WHAT THE TASK ASKS: Supply the number of lines in the data below that hold "Cleveland", and let that number be the whole answer.

(Beginning of RECORDS SHOWN)

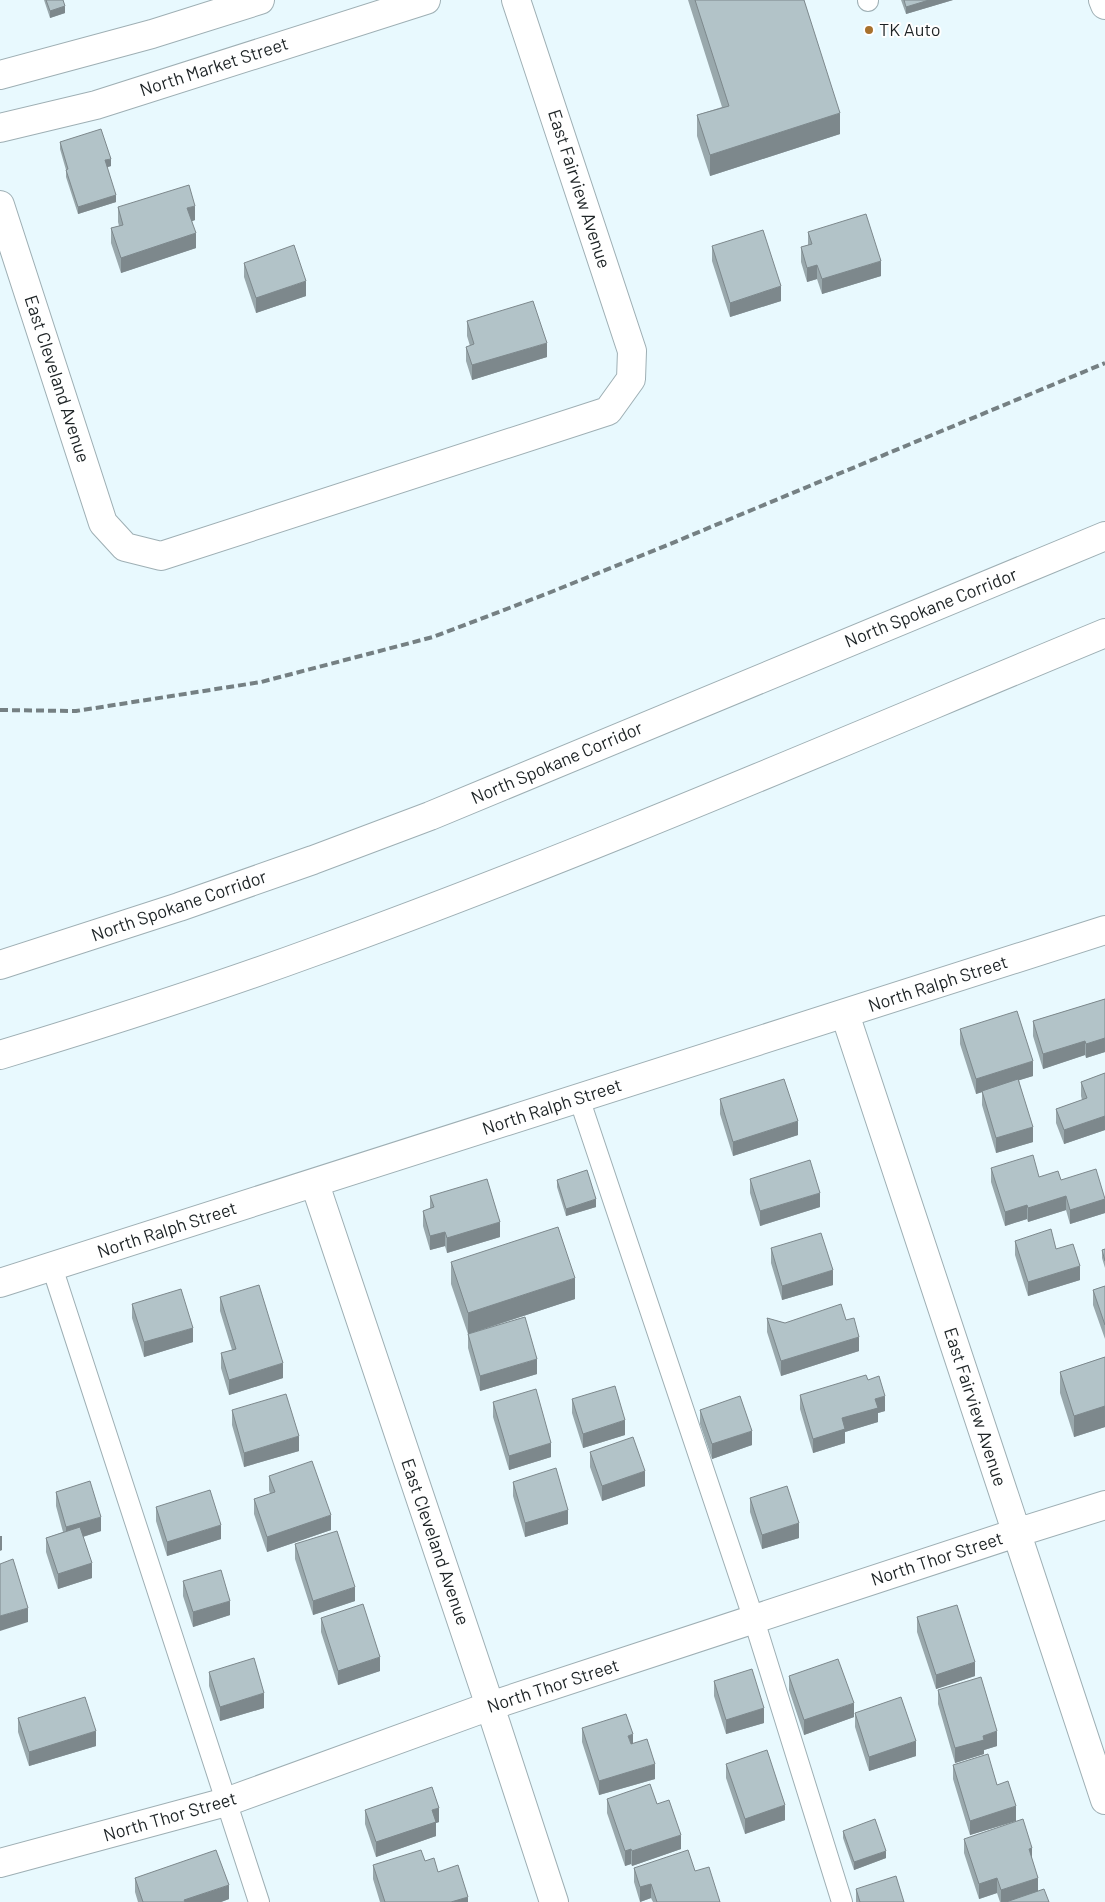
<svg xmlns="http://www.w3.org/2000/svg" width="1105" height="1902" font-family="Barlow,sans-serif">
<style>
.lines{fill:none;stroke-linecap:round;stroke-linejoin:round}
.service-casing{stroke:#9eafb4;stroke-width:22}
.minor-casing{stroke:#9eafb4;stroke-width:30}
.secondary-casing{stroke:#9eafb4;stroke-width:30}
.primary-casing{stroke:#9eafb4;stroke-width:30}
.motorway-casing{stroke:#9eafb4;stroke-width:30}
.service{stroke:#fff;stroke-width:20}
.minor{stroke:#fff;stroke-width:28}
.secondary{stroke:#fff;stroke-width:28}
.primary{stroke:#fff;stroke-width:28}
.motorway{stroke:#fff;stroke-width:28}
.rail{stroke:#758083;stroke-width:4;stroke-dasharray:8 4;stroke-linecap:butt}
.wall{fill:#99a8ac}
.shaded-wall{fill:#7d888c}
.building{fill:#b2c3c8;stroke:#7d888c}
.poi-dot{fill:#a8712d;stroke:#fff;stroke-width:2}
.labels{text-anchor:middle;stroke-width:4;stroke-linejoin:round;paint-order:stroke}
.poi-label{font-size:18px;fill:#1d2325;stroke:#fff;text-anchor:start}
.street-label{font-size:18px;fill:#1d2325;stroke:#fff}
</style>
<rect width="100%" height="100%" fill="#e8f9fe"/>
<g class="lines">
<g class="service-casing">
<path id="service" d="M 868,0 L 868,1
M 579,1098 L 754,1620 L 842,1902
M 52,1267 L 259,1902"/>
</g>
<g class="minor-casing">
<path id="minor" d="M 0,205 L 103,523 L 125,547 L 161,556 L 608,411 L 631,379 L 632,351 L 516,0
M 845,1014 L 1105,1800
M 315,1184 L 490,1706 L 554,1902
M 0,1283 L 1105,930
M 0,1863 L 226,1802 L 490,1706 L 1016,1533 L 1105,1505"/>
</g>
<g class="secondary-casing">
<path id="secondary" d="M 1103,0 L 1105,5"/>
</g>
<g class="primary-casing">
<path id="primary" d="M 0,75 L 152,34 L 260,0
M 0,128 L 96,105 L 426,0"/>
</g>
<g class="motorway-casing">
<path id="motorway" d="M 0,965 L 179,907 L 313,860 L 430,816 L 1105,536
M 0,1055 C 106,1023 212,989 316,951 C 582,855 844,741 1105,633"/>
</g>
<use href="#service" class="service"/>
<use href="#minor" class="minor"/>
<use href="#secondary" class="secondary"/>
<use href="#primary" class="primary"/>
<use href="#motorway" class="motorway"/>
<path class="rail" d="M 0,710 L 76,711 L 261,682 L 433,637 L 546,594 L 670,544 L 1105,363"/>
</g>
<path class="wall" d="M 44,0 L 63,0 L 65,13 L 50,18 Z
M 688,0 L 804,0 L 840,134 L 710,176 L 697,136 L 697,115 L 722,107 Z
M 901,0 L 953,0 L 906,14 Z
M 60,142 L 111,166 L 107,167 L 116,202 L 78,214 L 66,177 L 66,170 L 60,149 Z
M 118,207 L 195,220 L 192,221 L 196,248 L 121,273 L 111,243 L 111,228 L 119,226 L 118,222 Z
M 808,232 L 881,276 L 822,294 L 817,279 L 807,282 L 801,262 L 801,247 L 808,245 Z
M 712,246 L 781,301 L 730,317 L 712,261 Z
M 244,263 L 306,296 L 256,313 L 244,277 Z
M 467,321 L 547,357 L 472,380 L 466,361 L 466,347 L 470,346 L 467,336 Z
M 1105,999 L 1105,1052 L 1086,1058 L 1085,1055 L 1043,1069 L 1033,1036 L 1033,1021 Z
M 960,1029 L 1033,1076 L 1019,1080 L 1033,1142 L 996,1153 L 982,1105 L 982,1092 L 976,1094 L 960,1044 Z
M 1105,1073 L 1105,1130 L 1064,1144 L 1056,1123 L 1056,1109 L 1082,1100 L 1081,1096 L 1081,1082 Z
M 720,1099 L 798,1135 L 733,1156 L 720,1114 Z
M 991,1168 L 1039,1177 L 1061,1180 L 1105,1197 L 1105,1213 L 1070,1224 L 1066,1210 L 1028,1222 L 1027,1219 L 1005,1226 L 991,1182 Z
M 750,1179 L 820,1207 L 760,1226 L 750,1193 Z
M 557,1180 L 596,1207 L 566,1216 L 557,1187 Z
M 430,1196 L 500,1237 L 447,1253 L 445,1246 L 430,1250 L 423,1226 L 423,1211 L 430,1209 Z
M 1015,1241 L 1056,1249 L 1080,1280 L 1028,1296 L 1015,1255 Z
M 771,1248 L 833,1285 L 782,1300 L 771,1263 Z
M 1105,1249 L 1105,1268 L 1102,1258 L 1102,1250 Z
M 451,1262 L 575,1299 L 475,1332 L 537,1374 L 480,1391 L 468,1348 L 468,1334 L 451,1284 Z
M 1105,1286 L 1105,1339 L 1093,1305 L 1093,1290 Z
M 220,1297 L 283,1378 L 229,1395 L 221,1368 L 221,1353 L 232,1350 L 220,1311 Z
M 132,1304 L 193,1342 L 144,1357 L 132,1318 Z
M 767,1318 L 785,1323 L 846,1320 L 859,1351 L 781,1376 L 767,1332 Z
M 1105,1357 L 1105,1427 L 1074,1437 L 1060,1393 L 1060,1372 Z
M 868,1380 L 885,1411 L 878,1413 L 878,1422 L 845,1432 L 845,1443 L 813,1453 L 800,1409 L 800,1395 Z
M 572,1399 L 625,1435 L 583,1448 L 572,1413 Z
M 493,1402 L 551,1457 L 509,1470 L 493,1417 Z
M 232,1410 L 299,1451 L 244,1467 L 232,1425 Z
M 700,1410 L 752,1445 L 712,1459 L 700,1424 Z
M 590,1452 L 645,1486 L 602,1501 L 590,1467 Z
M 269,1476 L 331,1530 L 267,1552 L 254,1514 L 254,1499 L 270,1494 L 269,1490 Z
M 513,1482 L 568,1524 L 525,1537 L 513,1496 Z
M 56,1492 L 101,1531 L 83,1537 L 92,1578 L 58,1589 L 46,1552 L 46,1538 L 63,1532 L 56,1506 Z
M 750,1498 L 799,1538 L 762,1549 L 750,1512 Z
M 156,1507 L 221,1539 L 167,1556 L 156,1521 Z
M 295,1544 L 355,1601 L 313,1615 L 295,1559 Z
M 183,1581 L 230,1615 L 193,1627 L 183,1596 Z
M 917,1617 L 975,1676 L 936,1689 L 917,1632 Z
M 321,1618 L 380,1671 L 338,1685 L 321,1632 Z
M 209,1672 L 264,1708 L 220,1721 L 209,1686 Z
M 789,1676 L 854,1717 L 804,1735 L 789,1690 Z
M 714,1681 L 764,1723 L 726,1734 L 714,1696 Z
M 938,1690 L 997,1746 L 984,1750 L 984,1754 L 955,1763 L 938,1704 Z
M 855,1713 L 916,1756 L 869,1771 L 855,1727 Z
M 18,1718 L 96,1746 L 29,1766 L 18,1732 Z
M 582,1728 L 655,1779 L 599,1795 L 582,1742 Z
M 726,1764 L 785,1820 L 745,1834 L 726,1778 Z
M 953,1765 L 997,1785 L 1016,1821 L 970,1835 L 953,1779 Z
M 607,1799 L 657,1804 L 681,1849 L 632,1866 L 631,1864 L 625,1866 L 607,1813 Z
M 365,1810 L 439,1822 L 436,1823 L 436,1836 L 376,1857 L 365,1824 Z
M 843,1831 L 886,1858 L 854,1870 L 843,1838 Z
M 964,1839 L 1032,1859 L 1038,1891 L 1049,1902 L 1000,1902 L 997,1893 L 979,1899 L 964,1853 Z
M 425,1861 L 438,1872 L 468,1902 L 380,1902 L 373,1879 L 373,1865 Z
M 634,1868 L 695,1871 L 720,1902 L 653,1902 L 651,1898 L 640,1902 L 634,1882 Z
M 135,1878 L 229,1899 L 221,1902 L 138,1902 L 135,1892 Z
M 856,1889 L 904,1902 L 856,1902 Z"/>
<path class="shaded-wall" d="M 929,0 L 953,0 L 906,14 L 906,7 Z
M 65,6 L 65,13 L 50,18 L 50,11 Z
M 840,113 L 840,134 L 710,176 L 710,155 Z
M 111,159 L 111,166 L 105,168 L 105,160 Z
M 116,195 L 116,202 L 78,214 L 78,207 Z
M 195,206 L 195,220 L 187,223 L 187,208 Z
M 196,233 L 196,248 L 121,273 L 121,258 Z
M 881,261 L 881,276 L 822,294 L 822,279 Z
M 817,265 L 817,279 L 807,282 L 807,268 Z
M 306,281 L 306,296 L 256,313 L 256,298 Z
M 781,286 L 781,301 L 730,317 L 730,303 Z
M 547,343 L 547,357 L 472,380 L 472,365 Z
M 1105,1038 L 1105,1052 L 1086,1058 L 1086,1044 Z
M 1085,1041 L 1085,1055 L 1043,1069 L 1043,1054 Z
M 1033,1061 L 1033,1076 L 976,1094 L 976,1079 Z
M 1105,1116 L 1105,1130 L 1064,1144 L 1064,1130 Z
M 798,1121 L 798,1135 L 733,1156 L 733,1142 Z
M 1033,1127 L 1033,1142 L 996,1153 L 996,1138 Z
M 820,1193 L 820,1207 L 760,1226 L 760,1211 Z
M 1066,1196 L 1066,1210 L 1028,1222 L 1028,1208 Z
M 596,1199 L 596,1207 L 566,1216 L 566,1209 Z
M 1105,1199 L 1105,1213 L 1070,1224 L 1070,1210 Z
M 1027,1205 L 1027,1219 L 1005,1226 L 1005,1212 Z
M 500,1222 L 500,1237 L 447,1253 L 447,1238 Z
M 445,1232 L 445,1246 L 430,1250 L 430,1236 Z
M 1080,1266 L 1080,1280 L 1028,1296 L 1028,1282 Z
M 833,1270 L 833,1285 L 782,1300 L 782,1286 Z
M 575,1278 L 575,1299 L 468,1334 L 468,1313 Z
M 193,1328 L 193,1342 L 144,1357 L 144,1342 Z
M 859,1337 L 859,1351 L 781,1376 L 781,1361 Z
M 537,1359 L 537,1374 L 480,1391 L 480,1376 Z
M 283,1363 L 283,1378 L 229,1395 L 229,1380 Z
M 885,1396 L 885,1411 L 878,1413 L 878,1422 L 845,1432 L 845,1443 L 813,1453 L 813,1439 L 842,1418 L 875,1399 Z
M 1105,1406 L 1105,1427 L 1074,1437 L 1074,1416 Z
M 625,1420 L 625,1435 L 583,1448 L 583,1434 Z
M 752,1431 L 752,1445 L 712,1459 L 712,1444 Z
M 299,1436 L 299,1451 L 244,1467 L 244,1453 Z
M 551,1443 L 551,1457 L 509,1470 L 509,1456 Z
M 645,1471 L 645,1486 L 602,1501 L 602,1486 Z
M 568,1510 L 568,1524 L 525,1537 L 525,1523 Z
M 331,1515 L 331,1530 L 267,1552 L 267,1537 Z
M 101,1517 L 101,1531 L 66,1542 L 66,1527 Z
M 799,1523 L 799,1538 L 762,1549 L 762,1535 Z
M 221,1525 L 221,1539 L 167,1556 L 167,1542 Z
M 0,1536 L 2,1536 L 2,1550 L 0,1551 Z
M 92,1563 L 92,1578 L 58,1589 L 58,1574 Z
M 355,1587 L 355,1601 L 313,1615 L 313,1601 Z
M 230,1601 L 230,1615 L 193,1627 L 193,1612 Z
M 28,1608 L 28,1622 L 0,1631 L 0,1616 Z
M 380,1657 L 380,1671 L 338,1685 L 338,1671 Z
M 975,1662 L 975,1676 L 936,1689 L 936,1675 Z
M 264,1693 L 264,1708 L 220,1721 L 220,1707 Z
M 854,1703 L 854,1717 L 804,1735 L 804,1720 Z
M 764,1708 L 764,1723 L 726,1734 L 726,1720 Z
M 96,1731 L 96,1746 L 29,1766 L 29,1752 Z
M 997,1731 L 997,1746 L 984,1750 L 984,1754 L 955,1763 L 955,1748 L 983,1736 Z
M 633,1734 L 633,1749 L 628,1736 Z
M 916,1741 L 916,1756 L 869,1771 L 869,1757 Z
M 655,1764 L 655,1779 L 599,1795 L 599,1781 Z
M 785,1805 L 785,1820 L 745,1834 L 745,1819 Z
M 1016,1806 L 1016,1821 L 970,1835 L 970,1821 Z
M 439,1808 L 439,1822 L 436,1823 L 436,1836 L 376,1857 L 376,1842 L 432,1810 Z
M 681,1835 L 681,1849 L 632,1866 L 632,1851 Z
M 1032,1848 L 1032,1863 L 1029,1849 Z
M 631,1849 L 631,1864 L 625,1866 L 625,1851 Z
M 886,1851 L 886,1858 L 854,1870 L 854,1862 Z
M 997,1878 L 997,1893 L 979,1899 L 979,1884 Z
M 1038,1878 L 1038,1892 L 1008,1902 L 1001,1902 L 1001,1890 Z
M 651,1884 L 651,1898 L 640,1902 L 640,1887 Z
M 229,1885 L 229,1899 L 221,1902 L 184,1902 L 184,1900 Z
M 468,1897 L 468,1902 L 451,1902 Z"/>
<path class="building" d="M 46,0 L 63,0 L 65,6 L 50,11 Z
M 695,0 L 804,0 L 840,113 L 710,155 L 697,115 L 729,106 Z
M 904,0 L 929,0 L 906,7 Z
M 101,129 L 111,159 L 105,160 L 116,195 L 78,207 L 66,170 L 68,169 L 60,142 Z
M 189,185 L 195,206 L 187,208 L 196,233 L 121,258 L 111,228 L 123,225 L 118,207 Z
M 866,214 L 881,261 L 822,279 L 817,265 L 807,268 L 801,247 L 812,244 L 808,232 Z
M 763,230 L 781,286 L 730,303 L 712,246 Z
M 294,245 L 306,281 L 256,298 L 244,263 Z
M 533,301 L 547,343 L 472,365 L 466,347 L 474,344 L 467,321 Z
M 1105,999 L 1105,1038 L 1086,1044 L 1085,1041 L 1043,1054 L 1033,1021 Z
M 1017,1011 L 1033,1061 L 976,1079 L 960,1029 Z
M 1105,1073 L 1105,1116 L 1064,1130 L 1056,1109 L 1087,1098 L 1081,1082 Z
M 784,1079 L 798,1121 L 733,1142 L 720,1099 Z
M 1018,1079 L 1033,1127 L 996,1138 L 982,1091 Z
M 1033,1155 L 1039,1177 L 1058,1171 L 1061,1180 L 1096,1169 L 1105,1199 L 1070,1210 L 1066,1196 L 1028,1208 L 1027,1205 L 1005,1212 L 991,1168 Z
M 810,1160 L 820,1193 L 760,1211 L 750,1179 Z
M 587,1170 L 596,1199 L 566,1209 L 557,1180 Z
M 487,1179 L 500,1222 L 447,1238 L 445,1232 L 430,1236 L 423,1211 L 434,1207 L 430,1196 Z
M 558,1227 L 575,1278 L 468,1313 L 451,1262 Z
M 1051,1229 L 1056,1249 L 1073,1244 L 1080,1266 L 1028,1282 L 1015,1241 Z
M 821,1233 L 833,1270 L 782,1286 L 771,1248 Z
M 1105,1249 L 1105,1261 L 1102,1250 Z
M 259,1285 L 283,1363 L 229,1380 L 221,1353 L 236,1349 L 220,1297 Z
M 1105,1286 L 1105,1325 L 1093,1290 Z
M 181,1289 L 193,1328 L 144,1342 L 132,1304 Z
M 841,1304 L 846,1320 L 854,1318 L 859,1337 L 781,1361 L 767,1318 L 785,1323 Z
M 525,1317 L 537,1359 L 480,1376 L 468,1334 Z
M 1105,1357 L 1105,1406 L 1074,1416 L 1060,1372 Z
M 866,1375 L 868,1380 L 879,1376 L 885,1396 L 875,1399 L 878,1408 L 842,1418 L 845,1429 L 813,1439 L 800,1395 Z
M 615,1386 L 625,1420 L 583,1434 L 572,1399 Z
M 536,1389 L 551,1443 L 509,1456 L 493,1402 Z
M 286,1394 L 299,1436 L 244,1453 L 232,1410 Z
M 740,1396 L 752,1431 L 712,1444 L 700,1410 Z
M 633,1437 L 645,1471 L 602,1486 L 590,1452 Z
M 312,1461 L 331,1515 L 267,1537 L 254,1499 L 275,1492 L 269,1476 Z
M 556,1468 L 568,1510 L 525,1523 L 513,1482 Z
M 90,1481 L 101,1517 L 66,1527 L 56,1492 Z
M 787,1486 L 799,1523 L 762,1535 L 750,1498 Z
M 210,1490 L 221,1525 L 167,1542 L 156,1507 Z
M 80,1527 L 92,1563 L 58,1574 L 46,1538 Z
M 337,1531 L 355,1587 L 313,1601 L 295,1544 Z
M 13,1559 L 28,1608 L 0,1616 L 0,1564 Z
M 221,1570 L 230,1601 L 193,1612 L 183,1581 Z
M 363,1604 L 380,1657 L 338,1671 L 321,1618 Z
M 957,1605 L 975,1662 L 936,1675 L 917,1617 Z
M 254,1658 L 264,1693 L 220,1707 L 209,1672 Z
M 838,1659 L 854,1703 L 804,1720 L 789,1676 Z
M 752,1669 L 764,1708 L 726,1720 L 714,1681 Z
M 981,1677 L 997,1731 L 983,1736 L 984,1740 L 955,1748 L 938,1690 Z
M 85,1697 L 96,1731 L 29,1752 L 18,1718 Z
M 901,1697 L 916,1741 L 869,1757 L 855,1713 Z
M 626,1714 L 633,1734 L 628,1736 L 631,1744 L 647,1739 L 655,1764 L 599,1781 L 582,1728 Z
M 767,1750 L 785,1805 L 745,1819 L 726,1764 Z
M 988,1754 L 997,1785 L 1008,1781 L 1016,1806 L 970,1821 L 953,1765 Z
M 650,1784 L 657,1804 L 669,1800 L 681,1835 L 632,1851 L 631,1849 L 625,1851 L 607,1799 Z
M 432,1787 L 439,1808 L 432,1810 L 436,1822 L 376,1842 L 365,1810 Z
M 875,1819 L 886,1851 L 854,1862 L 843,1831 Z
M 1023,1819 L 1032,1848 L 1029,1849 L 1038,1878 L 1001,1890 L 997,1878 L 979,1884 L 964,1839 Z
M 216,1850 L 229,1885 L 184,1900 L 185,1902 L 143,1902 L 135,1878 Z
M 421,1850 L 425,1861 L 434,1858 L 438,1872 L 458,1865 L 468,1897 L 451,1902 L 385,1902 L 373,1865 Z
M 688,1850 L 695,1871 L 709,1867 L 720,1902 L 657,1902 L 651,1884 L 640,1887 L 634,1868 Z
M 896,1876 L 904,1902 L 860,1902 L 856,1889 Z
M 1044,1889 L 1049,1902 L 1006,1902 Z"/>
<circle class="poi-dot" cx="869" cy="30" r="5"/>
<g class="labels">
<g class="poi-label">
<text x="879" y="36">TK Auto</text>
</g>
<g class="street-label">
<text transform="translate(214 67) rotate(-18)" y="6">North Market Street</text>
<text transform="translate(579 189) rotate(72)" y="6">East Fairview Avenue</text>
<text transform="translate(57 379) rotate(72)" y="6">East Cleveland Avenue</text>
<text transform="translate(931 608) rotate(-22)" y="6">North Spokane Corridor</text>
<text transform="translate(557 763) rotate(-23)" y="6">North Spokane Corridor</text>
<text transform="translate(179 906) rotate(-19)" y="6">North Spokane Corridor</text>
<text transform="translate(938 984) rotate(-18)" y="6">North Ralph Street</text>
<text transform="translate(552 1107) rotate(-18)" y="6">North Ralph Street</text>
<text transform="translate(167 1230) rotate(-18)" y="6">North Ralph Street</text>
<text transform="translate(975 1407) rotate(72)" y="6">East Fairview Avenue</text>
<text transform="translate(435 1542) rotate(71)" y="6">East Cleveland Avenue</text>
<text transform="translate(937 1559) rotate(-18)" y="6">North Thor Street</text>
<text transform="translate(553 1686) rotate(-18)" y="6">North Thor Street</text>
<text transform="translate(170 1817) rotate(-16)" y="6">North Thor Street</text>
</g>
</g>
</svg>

(End of RECORDS SHOWN)

COMPLETED TASK: 2